## Saturday, April 1, 2023

### Sprouts 2023 Talks

Sprouts 2023 went great today!  Here are my summaries of the talks.

Shikhar Sehgal, "Playing with Money: Using Symmetry and Combinatorial Game Theory to Solve Simplified Versions of Poker"

Shikhar started by explaining the basics of poker, including the betting and bluffing and versions like Five-Card Stud and Texas Hold 'Em.  He then covered the notion of expected values.  Shikhar broke down all steps of poker into different turns, using expecting values in a scoring-game-outcome fashion.  When the tree is collapsed, the result seems to be very similar to a partizan game.

Isaac Attoh: "Positions of High Temperature in Domineering"

Isaac reminded us about the basics of Domineering.  He showed how some positions are cold (integers) and others are hot (switches).  He covered the basics of temperature including cooling.  Isaac showed the Drummond-Cole temperature 2 position and Berlekamp's conjecture that there isn't anything higher in Domineering.  Isaac was able to find new positions of temperature 3/2 and 7/4.  He used Sage Math and CGSuite in tandem to find those positions.  (During the questions, Isaac revealed that he believes the conjecture.)

Melissa Huggan: "The Cheating Robot" (Keynote)

Melissa talked about her simultaneous CGT model where one player has the advantage of being the Cheating Robot: they can see what move the other player is going to make and choose their best possible counter.  This is still different from alternating play for two reasons:

• The game appears to any observer to be being played simultaneously, so draws can occur.
• The ruleset changes from standard normal play due to moves that interfere with each other.

Melissa then applied her model to Toppling Dominoes.  Although single-color rows of dominoes still maintain their integer "values", rows of two single-color components are already complex: the cheating robot's best strategy isn't necessarily to push back on the same row as the other player, even if that position is traditionally the highest-temperature switch!

Melissa then talked about the Cheating Robot outcome classes (L, R, and D for Draw) and notation: {G^L | G^S | G^R} where G^S are the same round options: what can happen when both players play on that same position.  She also covered CR-game trees and conjugates (instead of negatives) and explained that there are still some fundamental terms getting sorted out.

Melissa finished up by applying the Cheating Robot to Cops and Robbers.  For example, she showed that on a strong grid, four cops are needed to capture a robot-robber.

Harpreet Brar: "Sequences of Grundy Values in Node Kayles"
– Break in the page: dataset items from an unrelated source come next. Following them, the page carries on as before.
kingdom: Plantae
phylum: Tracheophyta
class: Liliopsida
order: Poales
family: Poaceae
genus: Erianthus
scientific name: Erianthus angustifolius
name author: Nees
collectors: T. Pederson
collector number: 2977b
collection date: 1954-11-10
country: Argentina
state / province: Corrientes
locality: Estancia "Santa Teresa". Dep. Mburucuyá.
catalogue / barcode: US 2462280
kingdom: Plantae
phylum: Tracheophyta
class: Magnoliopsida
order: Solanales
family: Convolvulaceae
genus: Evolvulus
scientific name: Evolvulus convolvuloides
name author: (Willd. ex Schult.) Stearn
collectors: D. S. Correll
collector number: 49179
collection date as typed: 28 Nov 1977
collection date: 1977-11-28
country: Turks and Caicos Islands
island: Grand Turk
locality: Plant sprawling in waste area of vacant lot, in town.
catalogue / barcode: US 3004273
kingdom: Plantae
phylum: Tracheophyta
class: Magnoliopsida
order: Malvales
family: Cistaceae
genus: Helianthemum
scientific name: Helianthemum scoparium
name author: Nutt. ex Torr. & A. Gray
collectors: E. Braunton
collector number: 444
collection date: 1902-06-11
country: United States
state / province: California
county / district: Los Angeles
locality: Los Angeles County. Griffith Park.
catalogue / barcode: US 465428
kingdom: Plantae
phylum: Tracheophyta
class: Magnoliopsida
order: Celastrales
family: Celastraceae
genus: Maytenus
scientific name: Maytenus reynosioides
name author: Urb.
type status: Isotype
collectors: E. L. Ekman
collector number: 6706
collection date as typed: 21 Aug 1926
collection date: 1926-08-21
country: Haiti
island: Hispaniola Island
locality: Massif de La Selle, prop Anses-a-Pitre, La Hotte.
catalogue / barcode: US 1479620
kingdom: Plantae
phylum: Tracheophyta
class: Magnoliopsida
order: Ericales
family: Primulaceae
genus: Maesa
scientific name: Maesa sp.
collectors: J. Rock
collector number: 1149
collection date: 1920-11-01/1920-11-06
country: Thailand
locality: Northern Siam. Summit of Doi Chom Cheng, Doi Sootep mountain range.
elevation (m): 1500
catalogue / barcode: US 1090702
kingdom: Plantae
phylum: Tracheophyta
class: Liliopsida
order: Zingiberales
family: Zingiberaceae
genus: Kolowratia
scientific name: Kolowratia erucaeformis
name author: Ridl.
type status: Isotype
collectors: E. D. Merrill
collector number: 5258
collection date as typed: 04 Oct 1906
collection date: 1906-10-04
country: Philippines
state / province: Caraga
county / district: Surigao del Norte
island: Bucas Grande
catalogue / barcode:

Harpreet talked about the history of Kayles and Node Kayles (AKA the Domination Game) and covered Grundy values and the mex rule with examples with excellent figures.  She explained very clearly how to apply mex to a list of options by going through each of them.  She then showed her calculations for the Grundy values of paths of length up to 21.

Nadia Bautista-Perez: "Sensing an Invisible Robber"

Nadia described the Localization Game, similar to Cops and Robbers, except that the cop (here the "sensor") doesn't know exactly where the robber is.  The sensor does have more power in that they can move to any vertex on their turn.  After they and the robber move, the sensor then learns how far they are from the robber.  Nadia looked specifically at the case of Broom graphs and she showed that the sensor can capture in moves equal to the number of bristles in the broom.

Andrea Morris: "Exploring AI Techniques on Game of Thrones: Hand of the King"

Andrea explained how the board game Hand of the King works.  This is a kind of impartial scoring game, where both players have the same options each turn, but they keep their own scores.  Andrea employed a minimax algorithm which was useful in the last third of the turns.  To help their early moves, she used a Monte Carlo Tree Search.  The best algorithm they found was a hybrid of the MCTS and Minimax approaches.

Will DeFroscia: "Plinko Nim"

Will described Plinko Nim, which is a Nim game played on (Binary) trees.  Each move has to be on the heap on a leaf of the tree.  If a leaf's heap is reduced to zero, the piles above it cascade down all the way to the root, which is removed.  The path cases are the same as Tower Nim, but the tree case is not yet solved.  Will looked at cases with a simple 3-node tree, and even then the formulas are elusive!

I am so glad we had all these great talks!  Thank you to all of these great speakers!